A nonperturbative derivation of the Brueckner approximation to the ground-state energy of nuclear matter (with standard choice of hole and particle energies) is given within the framework of the method of correlated basis functions. The structure of the factor-cluster (FIY) expansion of the expectation value of the Hamiltonian with respect to a trial function incorporating short-range correlations in a general fashion, is analyzed for a uniform extended medium of fermions. With a special choice of correlated wave function, the Brueckner approximation is extracted from the FIY expansion by selective summation of two-body combination terms to all orders in the smallness parameter $\ensuremath{\kappa}$ associated, in this case, with both Brueckner-Bethe-Goldstone and FIY energy expansions. A reexamination of the numerical comparison of conventional Brueckner and Jastrow methods carried out earlier for two simple models of nuclear matter leads to the conclusion that it is inadvisable, at least in a Jastrow calculation satisfying the average Pauli condition, to incorporate the $O(\ensuremath{\kappa})$ contribution of the analog of the dispersion correction of reaction-matrix theory without at the same time including the $O(\ensuremath{\kappa})$ contribution of the analog of the Bethe-Faddeev term.

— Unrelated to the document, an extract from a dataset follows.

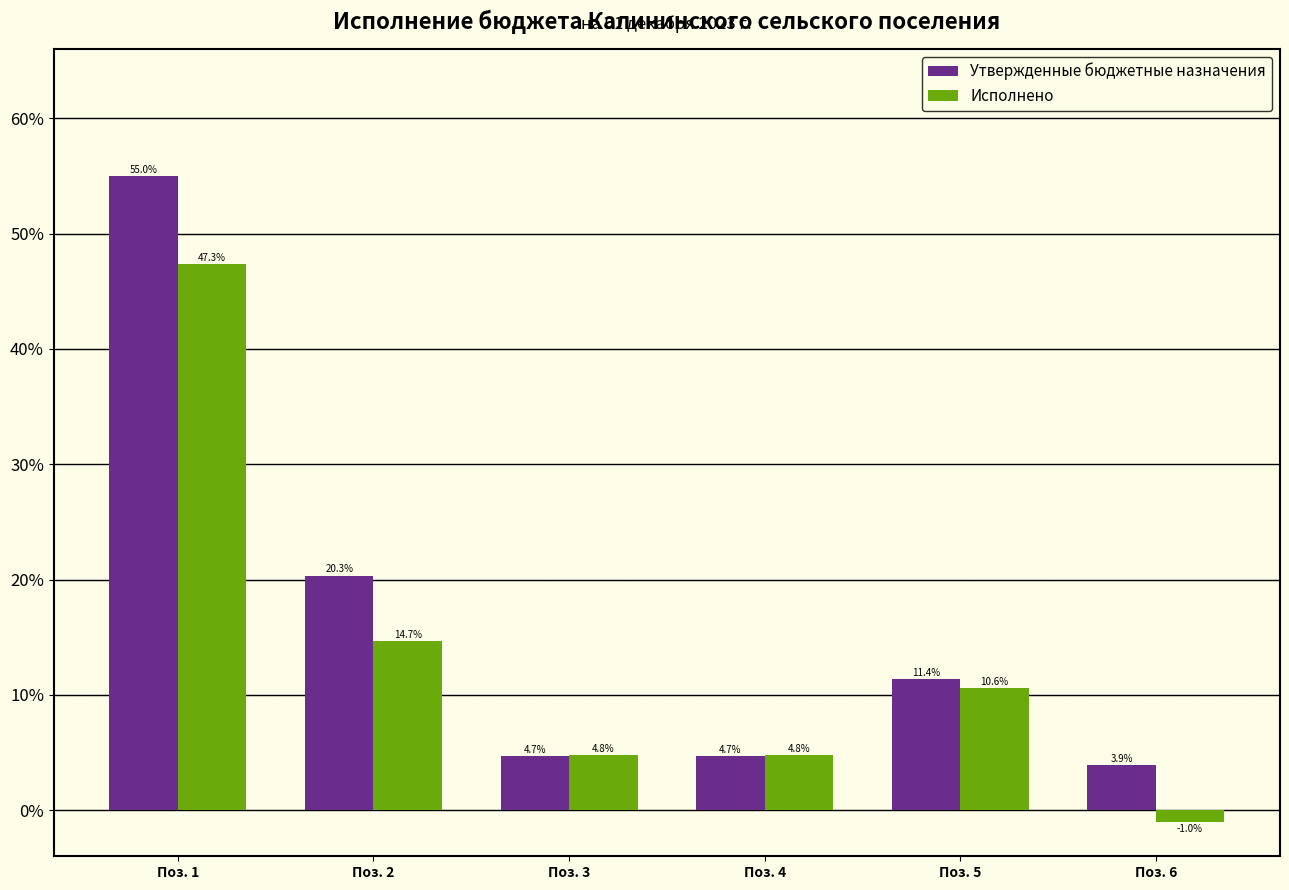

Reading right to left, transcribe all the data shown in this chart.

Утвержденные бюджетные назначения: 3.9	11.4	4.7	4.7	20.3	55.0
Исполнено: -1.0	10.6	4.8	4.8	14.7	47.3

For the uniform extended medium for the Jastrow choice of wave function, there is a formal cancellation of these two three-body contributions, the scale of this cancellation being governed by the size of $\ensuremath{\kappa}$. In the numerical example considered, $\ensuremath{\kappa}$ is about 0.22 and the cancellation goes something like +14 MeV-15 MeV=-1 MeV. These findings, when juxtaposed with the standard Brueckner results for the simple models in question, suggest that a departure from the standard prescription of hole and particle energies in reaction-matrix theory may be necessary when $\ensuremath{\kappa}$ is sizeable-as in liquid $^{3}\mathrm{He}$ and the high-density neutron gas, as well as equilibrium nuclear matter described with some potentials.